Al atardecer salí y di dos pasos. Me detuve y giré la cabeza lentamente de un lado a otro. Estudié detenidamente todo el perímetro: la luz del sol caía en el atardecer de verano. De cuando en cuando pasaba un automóvil a gran velocidad, que después giraba en una esquina y se detenía a esperar que el motor se enfriara. Luego de unos minutos retomaba la marcha por el camino de fuego. La sombra de los edificios cubría casi toda la acera y el dorado solar arreciaba sobre las fachadas de enfrente. Caminé otro poco y miré hacia el oriente: algunas personas comenzaban a salir de sus hogares para vivir durante la noche que se acercaba. Donde el sol caía a plomo seguía desértico. Un viento cálido soplaba ligero y diáfano desde el poniente, arreciaba un poco y hacía vuelcos levantando polvo y arena. El cielo lucía despoblado. Caminé hasta pararme a mitad de la calle, justo en la frontera entre la sombra y la luz. Miraba el hervor del calor que se mantenía en el asfalto. Las escasas personas que salían poco a poco de sus casas lo hacían como animales silvestres, con extrañeza, midiendo el terreno con el temor de encontrar a un depredador. Miré atentamente las fachadas de enfrente, el estilo colonial, el rostro del ángel sin expresión labrado en la cantera, las figuras que recorrían la parte superior de una casona, la gran puerta de madera de otra; de pronto me crucé completamente hasta donde el sol aún alumbraba la acera.

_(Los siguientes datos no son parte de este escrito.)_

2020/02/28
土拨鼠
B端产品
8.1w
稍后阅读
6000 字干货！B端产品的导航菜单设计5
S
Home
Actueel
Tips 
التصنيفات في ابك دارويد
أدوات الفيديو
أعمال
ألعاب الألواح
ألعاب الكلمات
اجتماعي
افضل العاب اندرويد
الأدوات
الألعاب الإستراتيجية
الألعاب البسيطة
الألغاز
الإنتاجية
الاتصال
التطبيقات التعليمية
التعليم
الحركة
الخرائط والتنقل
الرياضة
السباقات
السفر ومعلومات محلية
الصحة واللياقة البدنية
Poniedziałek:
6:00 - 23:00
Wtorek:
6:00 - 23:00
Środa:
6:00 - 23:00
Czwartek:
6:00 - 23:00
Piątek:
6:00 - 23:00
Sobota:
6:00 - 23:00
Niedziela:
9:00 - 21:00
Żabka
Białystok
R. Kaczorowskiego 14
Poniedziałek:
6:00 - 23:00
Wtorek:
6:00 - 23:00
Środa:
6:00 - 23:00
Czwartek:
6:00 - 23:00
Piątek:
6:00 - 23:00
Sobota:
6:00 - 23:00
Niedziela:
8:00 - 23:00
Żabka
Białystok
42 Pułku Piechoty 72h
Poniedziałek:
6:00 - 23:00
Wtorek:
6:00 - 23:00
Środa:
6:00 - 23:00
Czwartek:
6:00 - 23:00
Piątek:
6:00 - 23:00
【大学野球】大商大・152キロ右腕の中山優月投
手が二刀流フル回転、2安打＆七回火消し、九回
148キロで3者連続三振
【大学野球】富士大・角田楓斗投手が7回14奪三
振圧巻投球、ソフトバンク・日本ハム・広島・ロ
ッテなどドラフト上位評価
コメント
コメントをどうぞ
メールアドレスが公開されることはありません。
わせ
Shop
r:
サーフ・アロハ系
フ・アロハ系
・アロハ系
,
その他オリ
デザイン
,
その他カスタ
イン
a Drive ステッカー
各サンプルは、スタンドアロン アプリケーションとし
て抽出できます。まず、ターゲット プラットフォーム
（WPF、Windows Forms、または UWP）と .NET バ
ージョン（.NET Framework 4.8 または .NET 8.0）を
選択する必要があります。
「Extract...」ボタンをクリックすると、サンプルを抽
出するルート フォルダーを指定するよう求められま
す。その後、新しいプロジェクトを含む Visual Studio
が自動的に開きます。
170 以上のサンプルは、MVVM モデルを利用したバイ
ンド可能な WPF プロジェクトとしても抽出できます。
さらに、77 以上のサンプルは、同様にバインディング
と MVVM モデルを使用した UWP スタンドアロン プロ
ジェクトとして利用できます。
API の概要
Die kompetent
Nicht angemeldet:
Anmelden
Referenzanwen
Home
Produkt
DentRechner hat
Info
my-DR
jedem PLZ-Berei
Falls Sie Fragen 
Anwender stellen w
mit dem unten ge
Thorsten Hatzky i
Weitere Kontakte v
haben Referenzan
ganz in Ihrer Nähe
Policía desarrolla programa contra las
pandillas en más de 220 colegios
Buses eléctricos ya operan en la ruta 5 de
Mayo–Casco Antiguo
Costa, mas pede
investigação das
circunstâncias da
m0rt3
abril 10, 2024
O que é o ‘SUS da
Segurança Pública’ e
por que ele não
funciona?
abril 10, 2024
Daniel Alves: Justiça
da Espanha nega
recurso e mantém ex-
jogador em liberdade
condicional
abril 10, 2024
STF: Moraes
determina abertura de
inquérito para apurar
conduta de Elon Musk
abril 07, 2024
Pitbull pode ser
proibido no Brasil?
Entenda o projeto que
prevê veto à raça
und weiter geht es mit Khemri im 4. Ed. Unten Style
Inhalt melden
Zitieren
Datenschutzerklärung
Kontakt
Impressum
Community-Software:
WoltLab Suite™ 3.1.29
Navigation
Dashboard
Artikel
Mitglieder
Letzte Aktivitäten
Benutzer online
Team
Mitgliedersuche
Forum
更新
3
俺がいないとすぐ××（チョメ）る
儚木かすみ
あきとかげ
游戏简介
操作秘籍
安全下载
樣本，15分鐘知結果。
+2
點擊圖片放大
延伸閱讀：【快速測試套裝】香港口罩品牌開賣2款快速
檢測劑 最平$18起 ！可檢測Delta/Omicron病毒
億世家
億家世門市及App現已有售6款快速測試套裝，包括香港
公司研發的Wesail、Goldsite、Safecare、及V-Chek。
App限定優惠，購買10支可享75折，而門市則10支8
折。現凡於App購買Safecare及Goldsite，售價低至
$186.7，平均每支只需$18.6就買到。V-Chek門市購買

En un poyo de concreto me recargué para mirar hacia el poniente, como desarticulando la postal: el sol se ocultaba, poco a poco, tras las nubes rojas hechas de pequeñas volutas de contorno naranja y centro rosado, blanco, azul y rojo; el cielo se teñía de rosa, de púrpura, morado, azul y una estrella como zafiro se dibujaba en el firmamento. La avenida por donde pasó el último vehículo del día estaba desolada. Nadie caminaba por ella, nadie hablaba, nada se oía. Algo pasa en el entorno, pero nadie sabe lo que es. Alguien o algo nos visitó. Todos temen y esperan que la respuesta llegue del cielo, de donde han llegado también las laceraciones que han hecho a la gente temer.

Ya es imposible seguir viviendo de día: el firmamento ya es rojo.